■ **Task to complete**
Copy the material from its beginning through the line containing "text Changer les", with both ends included. Leave out the pictures.

[Data listing]
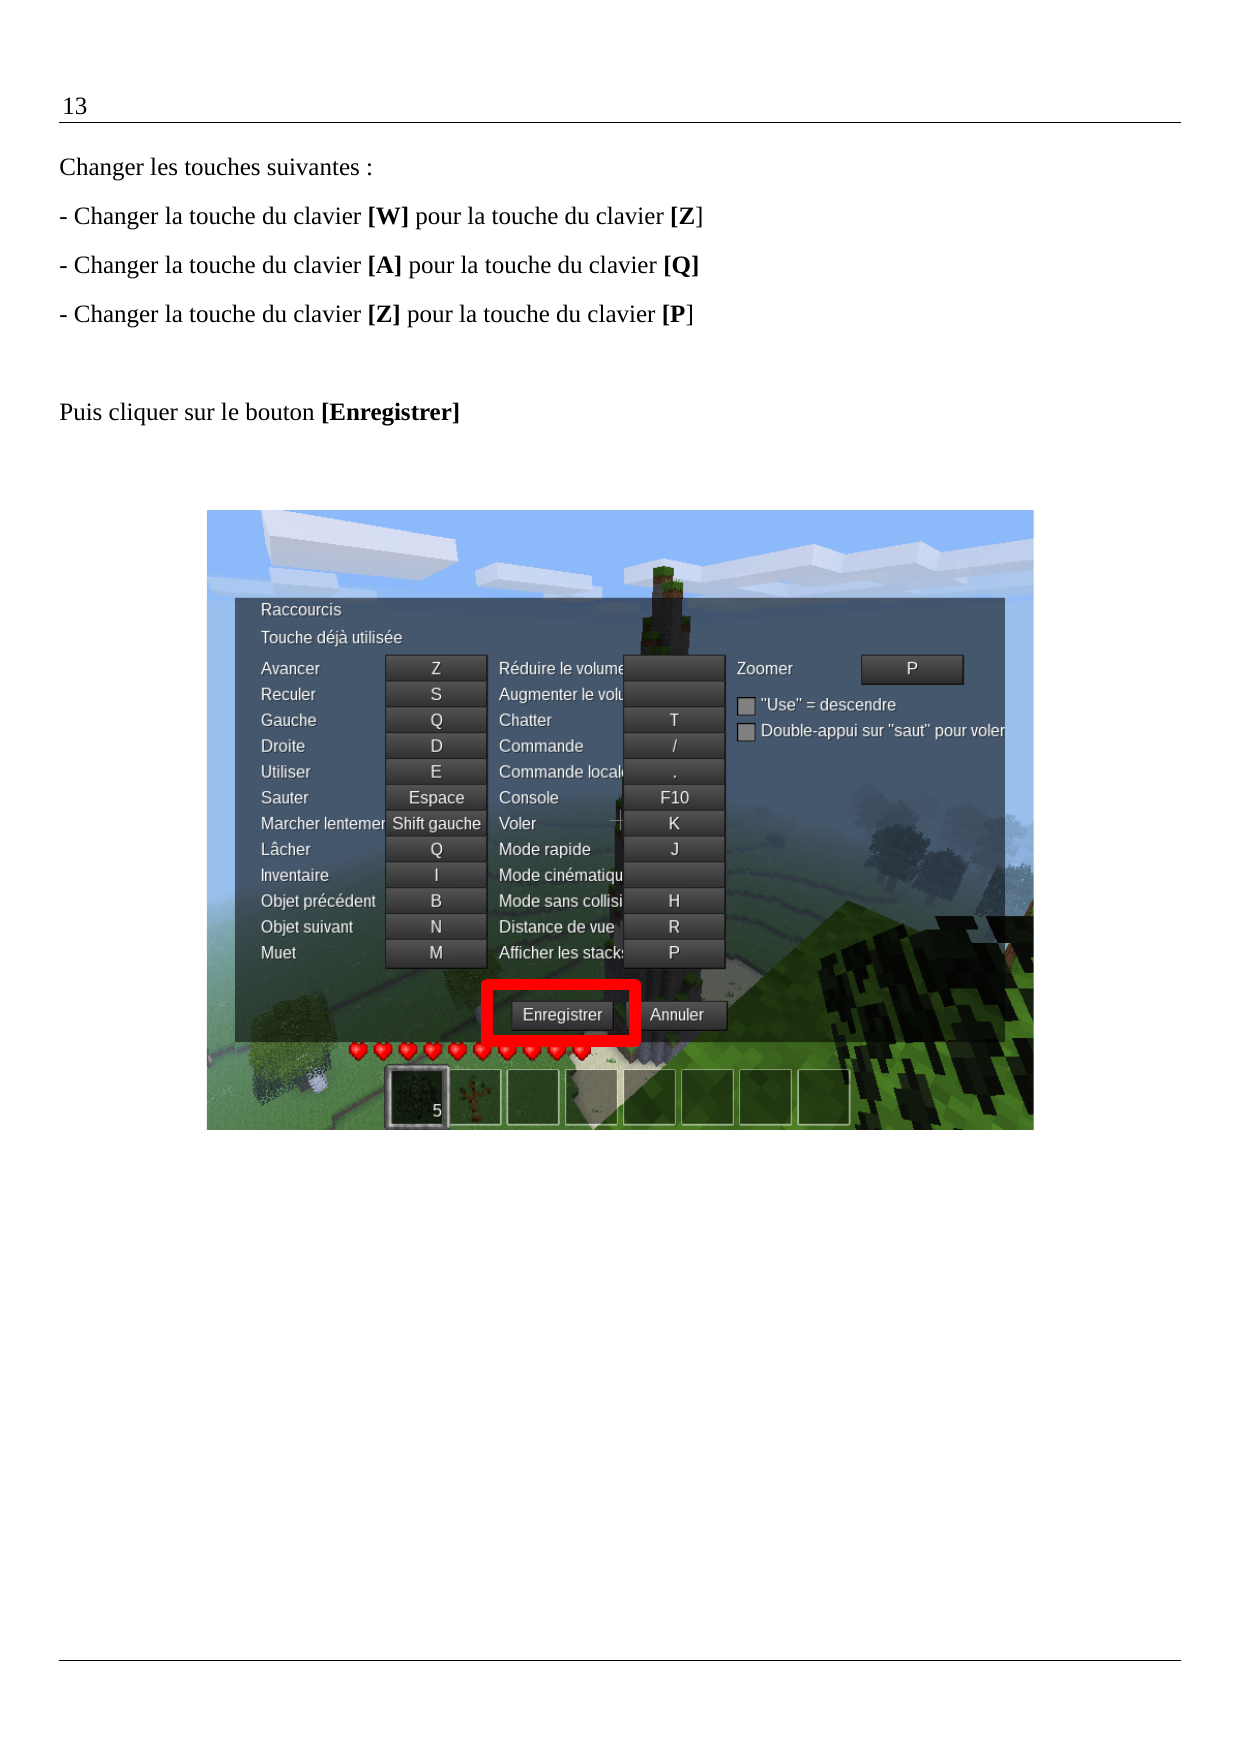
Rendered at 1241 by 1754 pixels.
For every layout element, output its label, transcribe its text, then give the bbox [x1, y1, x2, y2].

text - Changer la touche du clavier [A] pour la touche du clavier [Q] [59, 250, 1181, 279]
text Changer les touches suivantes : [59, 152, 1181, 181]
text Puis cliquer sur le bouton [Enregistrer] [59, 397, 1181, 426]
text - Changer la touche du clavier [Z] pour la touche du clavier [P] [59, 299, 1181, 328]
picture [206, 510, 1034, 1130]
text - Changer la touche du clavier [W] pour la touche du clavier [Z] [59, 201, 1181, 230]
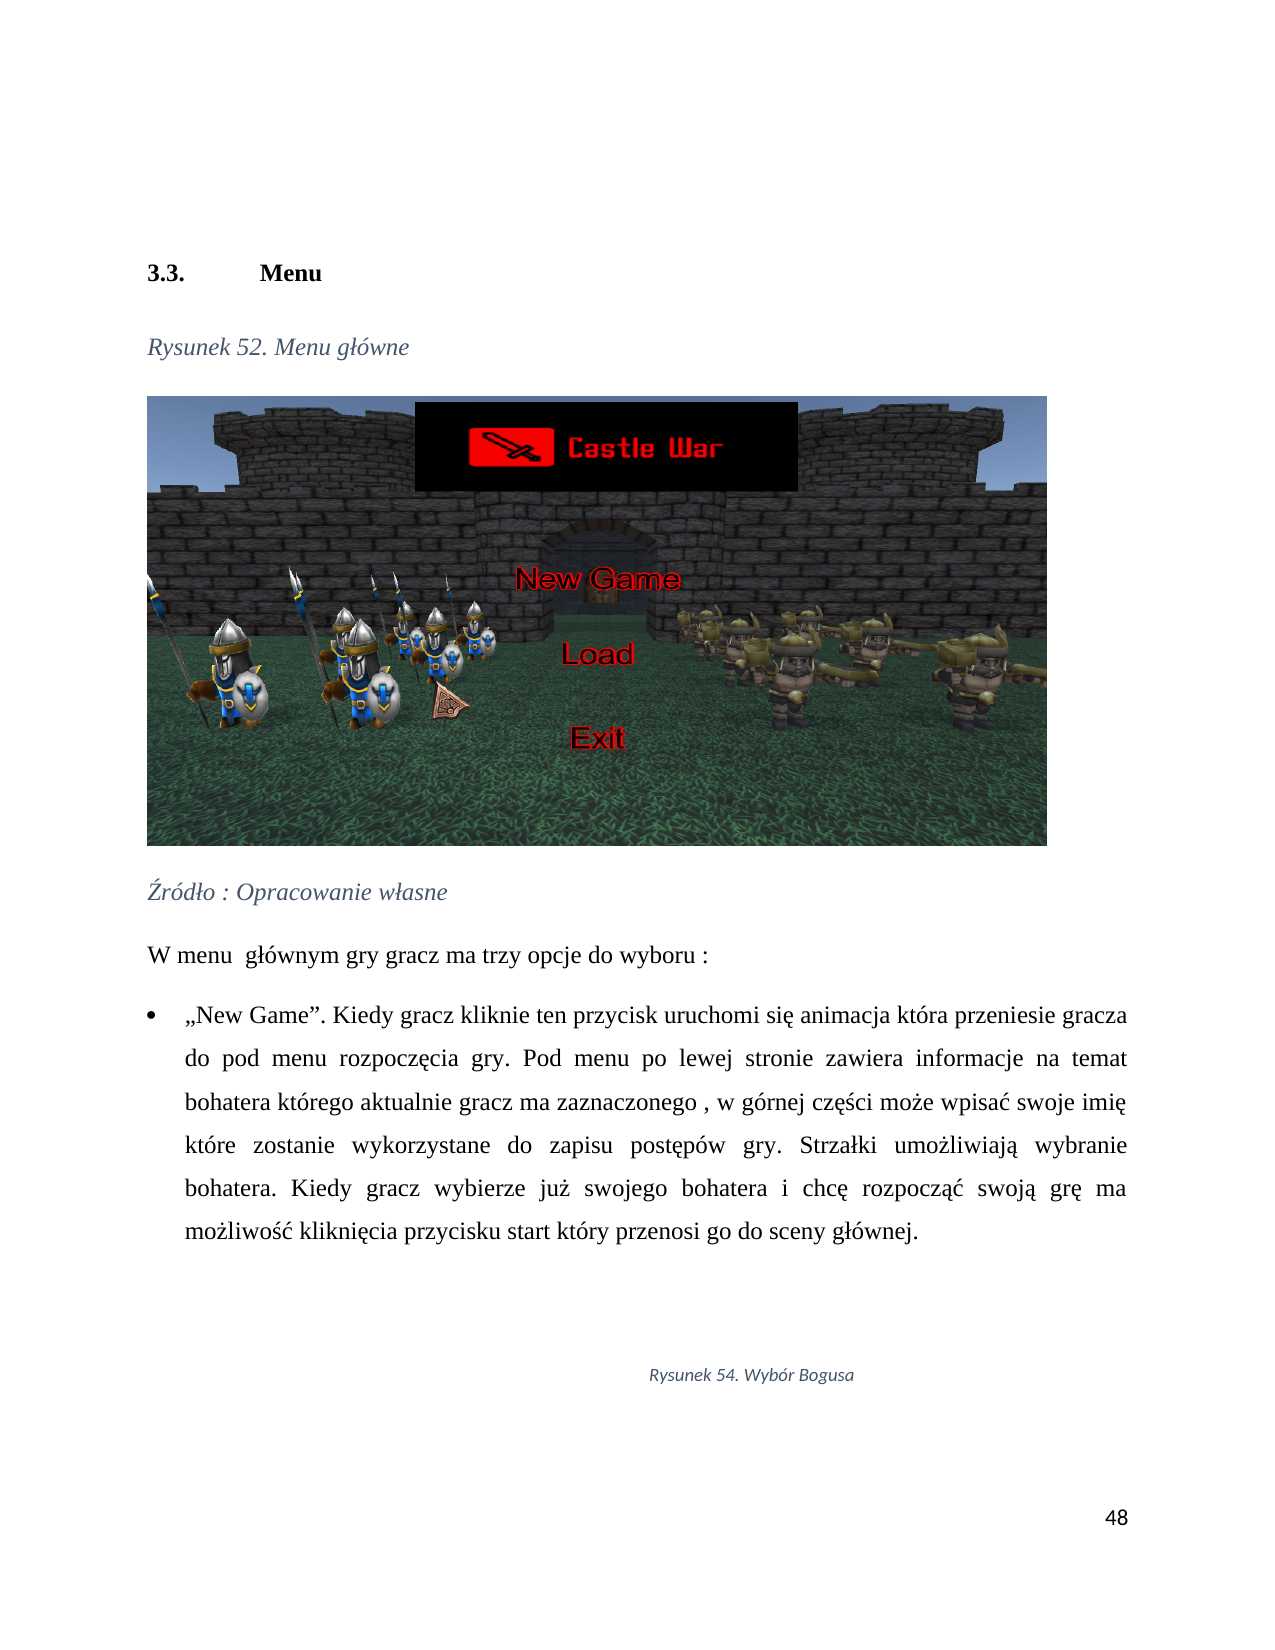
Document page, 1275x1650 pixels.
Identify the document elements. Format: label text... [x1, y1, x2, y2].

■ **Task output**
Rendered at 1241 by 1754 pixels.
For every layout element, output its label, transcribe its text, then give the bbox [x1, y1, x2, y2].

text - Changer la touche du clavier [A] pour la touche du clavier [Q] [59, 250, 1181, 279]
text Changer les touches suivantes : [59, 152, 1181, 181]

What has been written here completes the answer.